Page-level text extractions:
· · ·
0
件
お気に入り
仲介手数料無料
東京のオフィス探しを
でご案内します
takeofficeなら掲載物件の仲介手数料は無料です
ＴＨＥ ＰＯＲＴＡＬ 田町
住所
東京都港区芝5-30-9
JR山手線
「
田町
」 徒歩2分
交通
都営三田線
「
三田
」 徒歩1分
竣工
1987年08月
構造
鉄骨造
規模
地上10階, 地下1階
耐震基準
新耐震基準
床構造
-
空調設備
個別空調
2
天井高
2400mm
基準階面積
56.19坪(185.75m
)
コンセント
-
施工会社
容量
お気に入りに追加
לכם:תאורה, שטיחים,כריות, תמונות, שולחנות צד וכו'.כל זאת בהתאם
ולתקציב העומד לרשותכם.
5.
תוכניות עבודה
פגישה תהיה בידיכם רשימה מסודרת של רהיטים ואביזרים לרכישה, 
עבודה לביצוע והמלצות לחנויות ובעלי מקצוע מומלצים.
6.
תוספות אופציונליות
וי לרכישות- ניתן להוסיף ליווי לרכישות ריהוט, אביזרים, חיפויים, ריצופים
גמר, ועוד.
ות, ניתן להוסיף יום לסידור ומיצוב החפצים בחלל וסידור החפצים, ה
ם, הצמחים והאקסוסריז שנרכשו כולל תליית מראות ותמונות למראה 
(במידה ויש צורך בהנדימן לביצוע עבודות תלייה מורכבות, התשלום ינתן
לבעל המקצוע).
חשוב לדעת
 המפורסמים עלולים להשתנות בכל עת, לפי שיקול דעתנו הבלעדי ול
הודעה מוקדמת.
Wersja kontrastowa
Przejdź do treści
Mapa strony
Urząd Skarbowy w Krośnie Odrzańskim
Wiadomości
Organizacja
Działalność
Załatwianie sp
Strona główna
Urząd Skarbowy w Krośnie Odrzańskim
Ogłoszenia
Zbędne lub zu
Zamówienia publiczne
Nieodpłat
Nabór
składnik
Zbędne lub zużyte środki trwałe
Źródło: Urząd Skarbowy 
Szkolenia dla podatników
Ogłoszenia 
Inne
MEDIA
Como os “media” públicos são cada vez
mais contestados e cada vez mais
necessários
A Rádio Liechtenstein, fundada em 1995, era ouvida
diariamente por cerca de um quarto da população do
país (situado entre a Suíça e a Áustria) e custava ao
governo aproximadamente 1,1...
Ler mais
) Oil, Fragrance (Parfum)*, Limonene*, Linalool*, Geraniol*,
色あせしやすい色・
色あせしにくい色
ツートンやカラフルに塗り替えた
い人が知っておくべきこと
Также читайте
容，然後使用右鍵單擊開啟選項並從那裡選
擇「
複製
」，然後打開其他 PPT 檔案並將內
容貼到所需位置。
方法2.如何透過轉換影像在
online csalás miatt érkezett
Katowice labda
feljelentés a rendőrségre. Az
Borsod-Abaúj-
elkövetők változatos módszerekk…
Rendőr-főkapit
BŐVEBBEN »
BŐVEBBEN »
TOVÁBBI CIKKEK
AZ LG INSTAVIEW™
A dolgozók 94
· · ·
§ To do: Print the data above exactly as it reads.

§ Result:
0
件
お気に入り
仲介手数料無料
東京のオフィス探しを
でご案内します
takeofficeなら掲載物件の仲介手数料は無料です
ＴＨＥ ＰＯＲＴＡＬ 田町
住所
東京都港区芝5-30-9
JR山手線
「
田町
」 徒歩2分
交通
都営三田線
「
三田
」 徒歩1分
竣工
1987年08月
構造
鉄骨造
規模
地上10階, 地下1階
耐震基準
新耐震基準
床構造
-
空調設備
個別空調
2
天井高
2400mm
基準階面積
56.19坪(185.75m
)
コンセント
-
施工会社
容量
お気に入りに追加
לכם:תאורה, שטיחים,כריות, תמונות, שולחנות צד וכו'.כל זאת בהתאם
ולתקציב העומד לרשותכם.
5.
תוכניות עבודה
פגישה תהיה בידיכם רשימה מסודרת של רהיטים ואביזרים לרכישה, 
עבודה לביצוע והמלצות לחנויות ובעלי מקצוע מומלצים.
6.
תוספות אופציונליות
וי לרכישות- ניתן להוסיף ליווי לרכישות ריהוט, אביזרים, חיפויים, ריצופים
גמר, ועוד.
ות, ניתן להוסיף יום לסידור ומיצוב החפצים בחלל וסידור החפצים, ה
ם, הצמחים והאקסוסריז שנרכשו כולל תליית מראות ותמונות למראה 
(במידה ויש צורך בהנדימן לביצוע עבודות תלייה מורכבות, התשלום ינתן
לבעל המקצוע).
חשוב לדעת
 המפורסמים עלולים להשתנות בכל עת, לפי שיקול דעתנו הבלעדי ול
הודעה מוקדמת.
Wersja kontrastowa
Przejdź do treści
Mapa strony
Urząd Skarbowy w Krośnie Odrzańskim
Wiadomości
Organizacja
Działalność
Załatwianie sp
Strona główna
Urząd Skarbowy w Krośnie Odrzańskim
Ogłoszenia
Zbędne lub zu
Zamówienia publiczne
Nieodpłat
Nabór
składnik
Zbędne lub zużyte środki trwałe
Źródło: Urząd Skarbowy 
Szkolenia dla podatników
Ogłoszenia 
Inne
MEDIA
Como os “media” públicos são cada vez
mais contestados e cada vez mais
necessários
A Rádio Liechtenstein, fundada em 1995, era ouvida
diariamente por cerca de um quarto da população do
país (situado entre a Suíça e a Áustria) e custava ao
governo aproximadamente 1,1...
Ler mais
) Oil, Fragrance (Parfum)*, Limonene*, Linalool*, Geraniol*,
色あせしやすい色・
色あせしにくい色
ツートンやカラフルに塗り替えた
い人が知っておくべきこと
Также читайте
容，然後使用右鍵單擊開啟選項並從那裡選
擇「
複製
」，然後打開其他 PPT 檔案並將內
容貼到所需位置。
方法2.如何透過轉換影像在
online csalás miatt érkezett
Katowice labda
feljelentés a rendőrségre. Az
Borsod-Abaúj-
elkövetők változatos módszerekk…
Rendőr-főkapit
BŐVEBBEN »
BŐVEBBEN »
TOVÁBBI CIKKEK
AZ LG INSTAVIEW™
A dolgozók 94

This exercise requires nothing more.